People came to them in the forests where they hid from the law, wanting to fight against the Nazis instead of facing certain death in the Ghettos.

You’d think the Academy would’ve been all over this. Normally World War 2 films are Oscar bait during this time of year and films involving the Holocaust are like crack to a junkie. And yet this didn’t for some reason. In retrospect it’s easy to see why. It’s in the bad attempt at Polish accents that kills it. I like everyone involved but no one really knows how to pull off a proper Polish accent; instead we’re treated to a hodgepodge of remarkably awfully generic Eastern European accents. You’d think this was a ‘80s action flick instead of a period war piece. But it’s got a great setup that sucks you in, despite the misadventures in accent use.

Daniel Craig, Jamie Bell and Live Schreiber are the three main brothers (with some child actor playing Aron). Craig is Tuvia, the leader of the partisan group through circumstance as opposed to desire. His younger brother Zus (Schreiber) really wants to kill Nazis after the deaths of their family, irritated because Tuvia is the one that ends up summarily executing the officer who killed their family. Asael (Bell) is stuck between them. On the one he wants to go off with Zus, who winds up with the Soviet army for a while. On the other he wants to be close to Tuvia. As the two go on their separate ways, and back together for a variety of missions, the film is about maintaining your humanity when all else is lost.

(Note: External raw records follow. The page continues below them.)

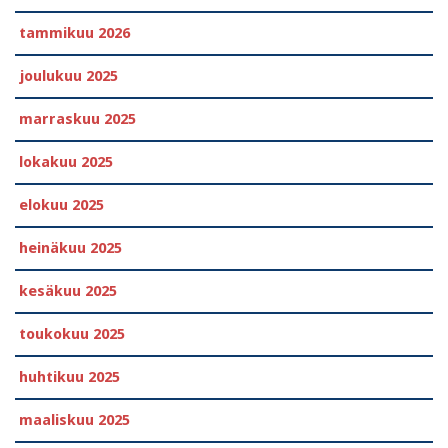
tammikuu 2026
joulukuu 2025
marraskuu 2025
lokakuu 2025
elokuu 2025
heinäkuu 2025
kesäkuu 2025
toukokuu 2025
huhtikuu 2025
maaliskuu 2025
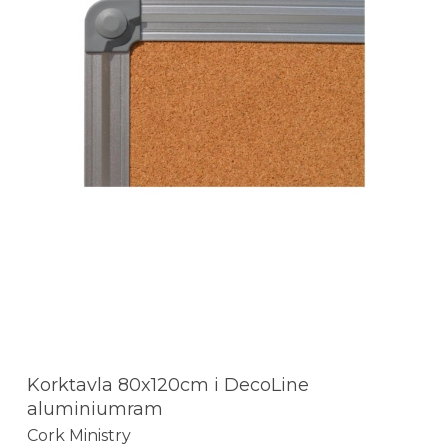
Korktavla 80x120cm i DecoLine
aluminiumram
Cork Ministry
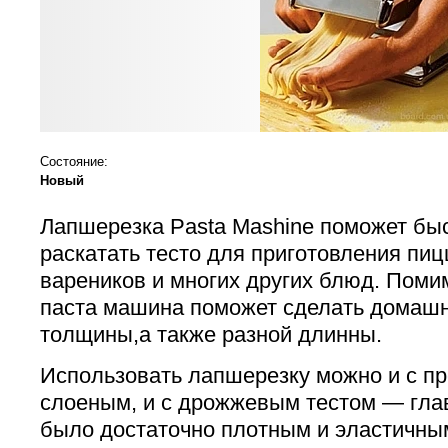
Состояние:
Новый
Лапшерезка Pasta Mashine поможет быс
раскатать тесто для приготовления пиц
вареников и многих других блюд. Помим
паста машина поможет сделать домаш
толщины,а также разной длинны.
Использовать лапшерезку можно и с пр
слоеным, и с дрожжевым тестом ― гла
было достаточно плотным и эластичны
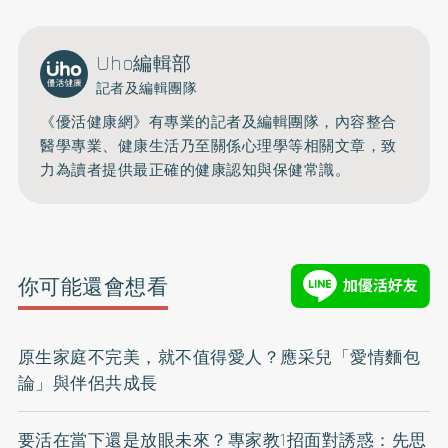
Uho編輯部
記者及編輯團隊
《優活健康網》有專業的記者及編輯團隊，內容整合
醫學專業、健康生活乃至關係心理學等相關文章，致
力為讀者提供最正確的健康認知與保健常識。
你可能還會想看
原生家庭不完美，就不值得愛人？應采兒「愛情麵包
論」與伴侶共成長
要活在當下還是放眼未來？專家教1招面對誘惑：先思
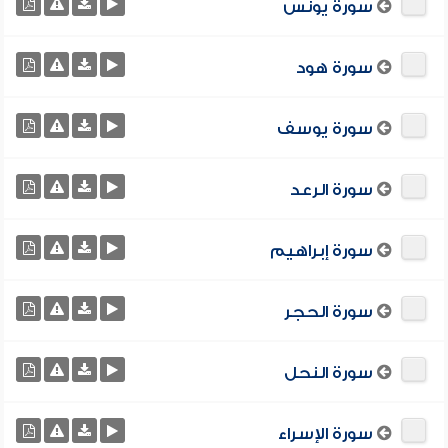
سورة يونس
سورة هود
سورة يوسف
سورة الرعد
سورة إبراهيم
سورة الحجر
سورة النحل
سورة الإسراء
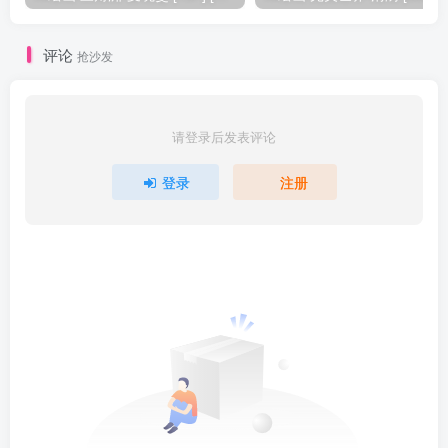
评论
抢沙发
请登录后发表评论
登录
注册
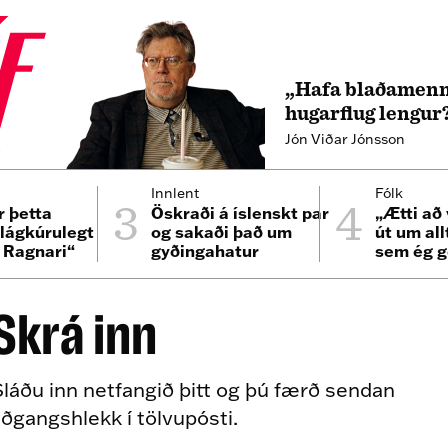
„Hafa blaðamenn
hugarflug lengur
Jón Viðar Jónsson
4
3
4
Innlent
Fólk
r þetta
Öskraði á íslenskt par
„Ætti að 
 lágkúrulegt
og sakaði það um
út um all
i Ragnari“
gyðingahatur
sem ég g
er bíllin
Skrá inn
láðu inn netfangið þitt og þú færð sendan
ðgangshlekk í tölvupósti.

That’s the theme as the brothers have to maintain their humanity when they’re being hunted like animals. Stuck in the forest, it becomes a fight for survival that’ll change everything they know about one another. It’s a good little film that tells a valuable story about World War 2 that hasn’t been told before.

Recommended.

What Looks Good This Weekend, and I Don’t Mean the $2 Pints of Bass Ale and community college co-eds with low standards at the Alumni Club

30 Minutes or Less – Jesse Eisenberg is a stoner pizza delivery guy who is forced to rob a bank.

See It – Eisenberg seems to have found a comfortable relationship with Rueben Fleischer. They were great in Zombieland with Eisenberg in a similar role and I can’t see this film being obnoxiously bad. It has enough guys who are excellent in supporting roles but not as good in main roles to make it excellent.

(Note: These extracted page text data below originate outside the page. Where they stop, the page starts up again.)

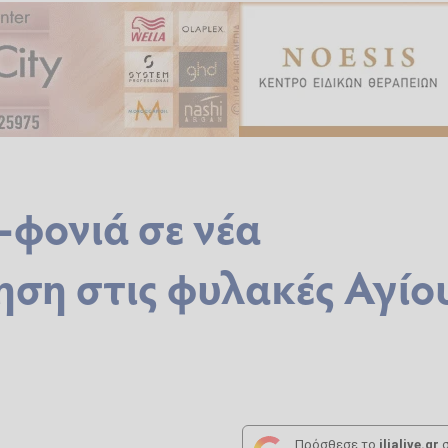
-φονιά σε νέα
ρηση στις φυλακές Αγίο
Πρόσθεσε το
ilialive.gr
σ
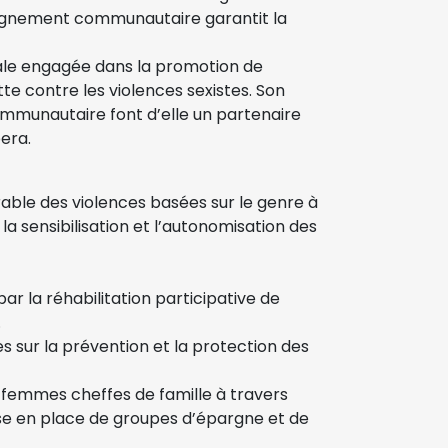
pagnement communautaire garantit la
cale engagée dans la promotion de
lutte contre les violences sexistes. Son
mmunautaire font d’elle un partenaire
bera.
rable des violences basées sur le genre à
 la sensibilisation et l’autonomisation des
par la réhabilitation participative de
.
sur la prévention et la protection des
 femmes cheffes de famille à travers
ise en place de groupes d’épargne et de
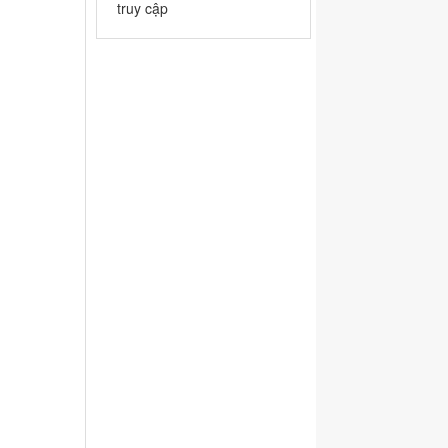
truy cập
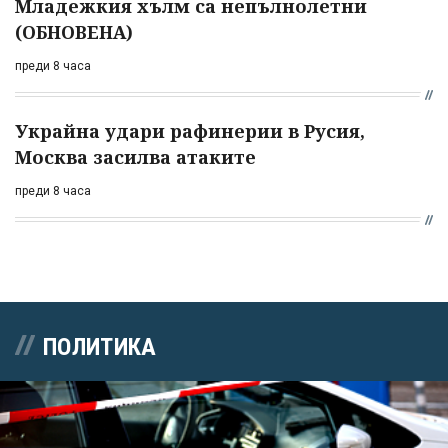
Младежкия хълм са непълнолетни
(ОБНОВЕНА)
преди 8 часа
Украйна удари рафинерии в Русия,
Москва засилва атаките
преди 8 часа
ПОЛИТИКА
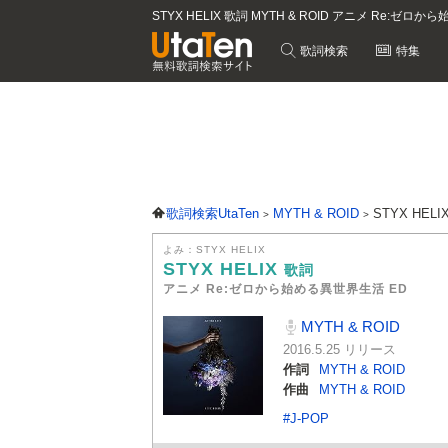
STYX HELIX 歌詞 MYTH & ROID アニメ Re:ゼ
歌詞検索
特集
歌詞検索UtaTen
MYTH & ROID
STYX HEL
よみ：STYX HELIX
STYX HELIX
歌詞
アニメ Re:ゼロから始める異世界生活 ED
MYTH & ROID
2016.5.25 リリース
作詞
MYTH & ROID
作曲
MYTH & ROID
#J-POP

Glee: The 3D Concert Movie – More singing and dancing, apparently.

Skip It – The fact that this is a film shows how far talent has fallen in the music industry.

Final Destination 5 – More teenagers try to cheat death and fail.

Skip It – Here’s a spoiler: they all die. It’s not that I’ve seen the film but it happened in the previous four and I don’t think it’ll change this time.

The Help – Emma Stone writes a book about ‘60s era housekeepers and their dirty laundry.

See It – Emma Stone can do no wrong as far as I’m concerned.

Sex and Zen 3D: Extreme Ecstasy – China beats America to it with 3D porn in a theatre. In limited release.

See It – It’s 3D porn … in a movie theatre! I’m not a big porn guy but it’s in 3D PORN in a MOVIE THEATRE. You won’t get this opportunity again … maybe ever.